Eu gostava de rádios. Comecei com um receptor de cristal de galena que comprei na loja de ferragens e ficava ouvindo de noite na cama, antes de dormir, usando fones de ouvido. Quando mamãe e papai saíam de noite e voltavam tarde, vinham a meu quarto e tiravam os fones de meus ouvidos — eles se preocupavam com o que entrava em minha cabeça enquanto eu dormia.

Foi mais ou menos nessa época que inventei um alarme contra ladrões, muito rudimentar: não passava de uma bateria grande e uma campainha com alguma fiação. Quando a porta do meu quarto se abria, ela empurrava o fio contra a bateria, o que fechava o circuito, fazendo soar a campainha.

Um dia, papai e mamãe voltaram para casa tarde da noite e, com todo cuidado para não fazer barulho e me acordar, abriram a porta do meu quarto para tirar os fones de ouvido. De repente, a enorme campainha disparou, com um barulho ensurdecedor — BONG BONG BONG BONG BONG !!! Saltei da cama, gritando: “Funcionou! Funcionou!”

Eu tinha uma bobina Ford — uma bobina indutora de faíscas tirada de um automóvel — e instalei os terminais de faíscas no tampo de meu quadro de distribuição. Eu ligava os terminais a uma válvula eletrônica Raytheon RH , a gás hélio, e a faísca criava um brilho roxo no vácuo. Aquilo era uma beleza!

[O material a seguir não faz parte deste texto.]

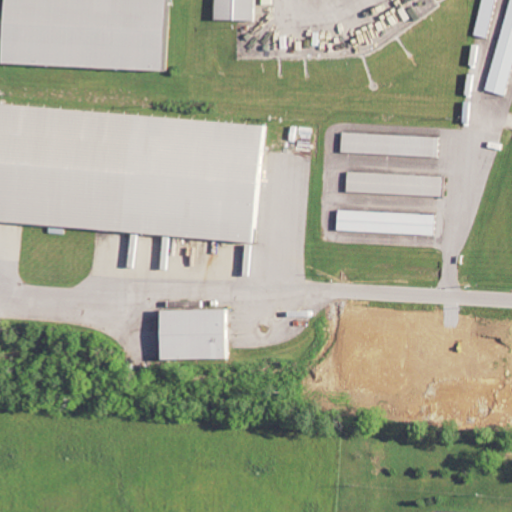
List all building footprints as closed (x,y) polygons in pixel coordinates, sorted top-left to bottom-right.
[(17,0),(14,64),(176,71),(178,0),(17,0)] [(260,0),(221,0),(221,20),(260,21),(260,0)] [(501,0),(486,0),(479,36),(493,39),(501,0)] [(511,0),(491,91),(511,96),(511,0)] [(274,124),(1,105),(0,121),(0,222),(266,242),(274,124)] [(346,153),(443,157),(444,137),(347,133),(346,153)] [(352,193),(448,196),(449,176),(352,173),(352,193)] [(343,232),(440,235),(441,214),(344,211),(343,232)] [(171,361),(238,360),(237,310),(166,311),(167,350),(170,350),(171,361)]
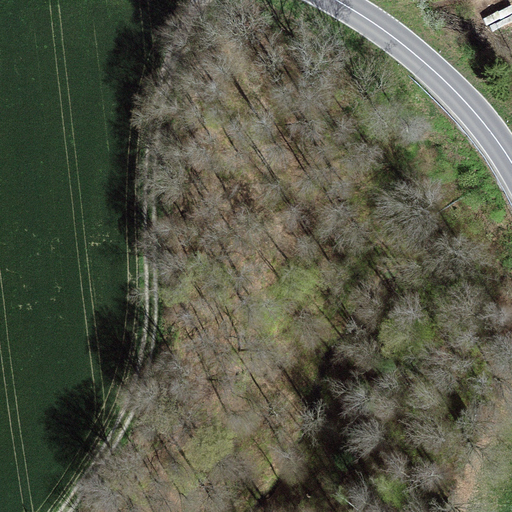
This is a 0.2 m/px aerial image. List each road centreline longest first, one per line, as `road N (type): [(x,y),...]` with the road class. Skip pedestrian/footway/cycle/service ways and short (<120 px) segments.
road 1 (track): [(61,511),(126,409),(141,362),(153,303),(162,96),(200,0)]
road 2 (secondary): [(511,164),(451,87),(337,0)]
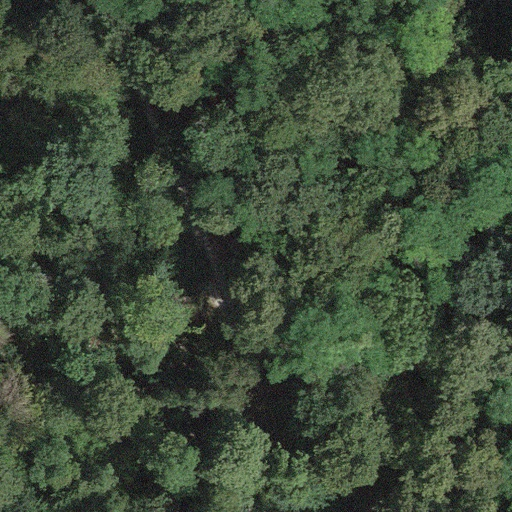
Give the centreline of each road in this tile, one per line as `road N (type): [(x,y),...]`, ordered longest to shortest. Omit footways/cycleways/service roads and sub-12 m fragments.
road 1 (track): [(511,221),(502,213),(462,218),(430,249),(418,340),(366,399),(330,394),(252,341),(202,268)]
road 2 (track): [(202,268),(86,0)]
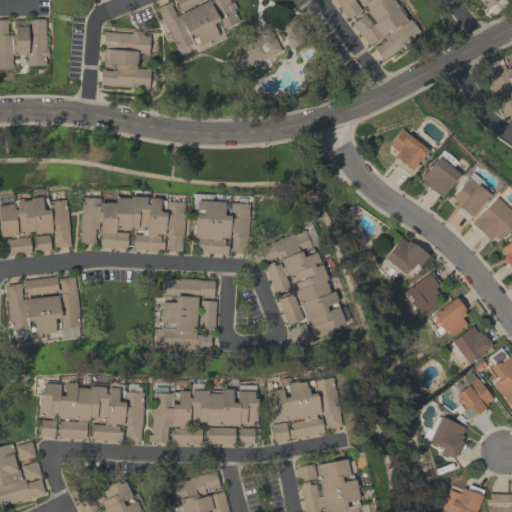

Um dia, eu estava brincando com a bobina Ford, abrindo buracos com as faíscas numa folha de papel, quando ela começou a pegar fogo. Em pouco tempo eu já não conseguia segurar a folha, porque o fogo chegava a meus dedos, e deixei-a cair num cesto metálico cheio de jornais. Como todo mundo sabe, jornal queima depressa, e a chama no quarto parecia enorme. Fechei a porta para que minha mãe, que jogava bridge com as amigas na sala, não descobrisse que havia um incêndio em meu quarto. Peguei uma revista que estava por ali e a usei para cobrir o cesto, abafando o fogo.

Depois que o fogo apagou, tirei a revista de cima do cesto, e o quarto começou a se encher de fumaça. Como o cesto ainda estava muito quente, peguei dois alicates, levantei-o e levei-o para o outro lado do quarto, segurando-o junto à janela para que a fumaceira se dissipasse.

Porém ventava lá fora, e o fogo recomeçou, agora com a revista fora de alcance. Puxei o cesto em chamas para dentro novamente a fim de pegar a revista e só então prestei atenção nas cortinas. Aquilo era muito perigoso!

Peguei a revista, apaguei o fogo de novo e, dessa vez, mantive a revista na mão enquanto sacudia as brasas para tirá-las do cesto e jogá-las na rua, dois ou três andares abaixo. Saí do quarto, fechei a porta e disse à minha mãe “Vou lá embaixo” enquanto a fumaça saía devagar pela janela.

Eu também mexia com motores elétricos e construí um amplificador para uma célula fotoelétrica que tinha comprado e que fazia uma campainha tocar quando eu punha a mão diante da célula. Eu não conseguia fazer tudo o que queria porque minha mãe passava o tempo todo me mandando sair para brincar. Mas eu dava um jeito de ficar muito tempo em casa, mexendo com meu laboratório.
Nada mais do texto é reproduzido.